Not only can you cook with coconut oil, but it also tastes great. Adding a rich coconut flavor to everything it touches, this tropical cooking oil can turn ordinary dishes extraordinary. If the idea of coconut-flavored everything is not for you, there are refined varieties that have no coconut flavor at all, but still provide a high temperature cooking oil that serves as an alternative to butter and other hydrogenated oils.
Coconut Oil Basics
Coconut oil is produced by expeller-pressing mature coconuts. Ranging in quality from organic virgin-pressed coconut oil to highly refined varieties, coconut oil is produced widely in the Philippines and other Southeast Asian countries where coconut trees natively grow.

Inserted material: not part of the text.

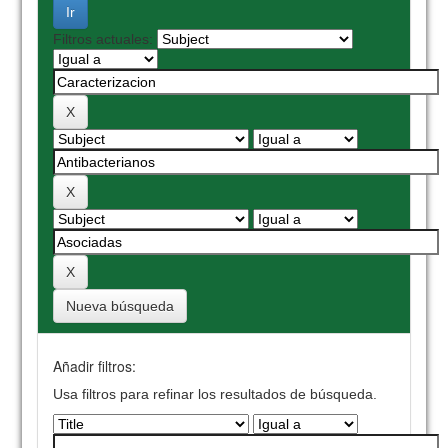
Filtros actuales:
Nueva búsqueda
Añadir filtros:
Usa filtros para refinar los resultados de búsqueda.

It is used traditionally as a cooking oil throughout the region, but it also makes its way into countless health and skin care products because of its moisturizing and homeopathic qualities.
Cooking With Coconut Oil
Coconut oil is commonly used for sauteing and frying foods. Its high smoking point makes it a good choice for these applications, and a suitable alternative to other unhealthy cooking fats. It can also be used as a butter substitute for spreading on breads, as well as an alternative to margarine or butter in baking. To use coconut oil as a substitute for other fats in baking, simply use an equal proportion of coconut oil as called for in the recipe. For recipes calling for cold butter, measure coconut oil first, and then chill it in your refrigerator until solid before using.
Coconut Oil Qualities
Virgin-pressed coconut oil imparts a strong coconut flavor on food, even after cooking or baking, while more refined versions do not have any detectable coconut flavor. Keep both varieties on hand to use for different dishes according to your tastes, as the coconut flavor is beneficial in some dishes, but overpowering and unwelcome in others. Coconut oil can be stored at room temperature; its melting point is 76 degrees Fahrenheit, so it will switch from liquid to solid based on the temperature of your kitchen. This has no effect on the coconut oil's shelf life or stability.
Coconut Oil in Your Diet
Coconut oil was dismissed by doctors for many years due to its high saturated fat content. However, scientists now believe that different saturated fats react differently in the body. Coconut oil's high lauric acid content raises both good and bad high-density lipoprotein levels, or HDL, but does not negatively upset the ratio between the two in your body like other products high in saturated fat. When consumed in moderation as part of a balanced diet, coconut oil is not believed to be harmful.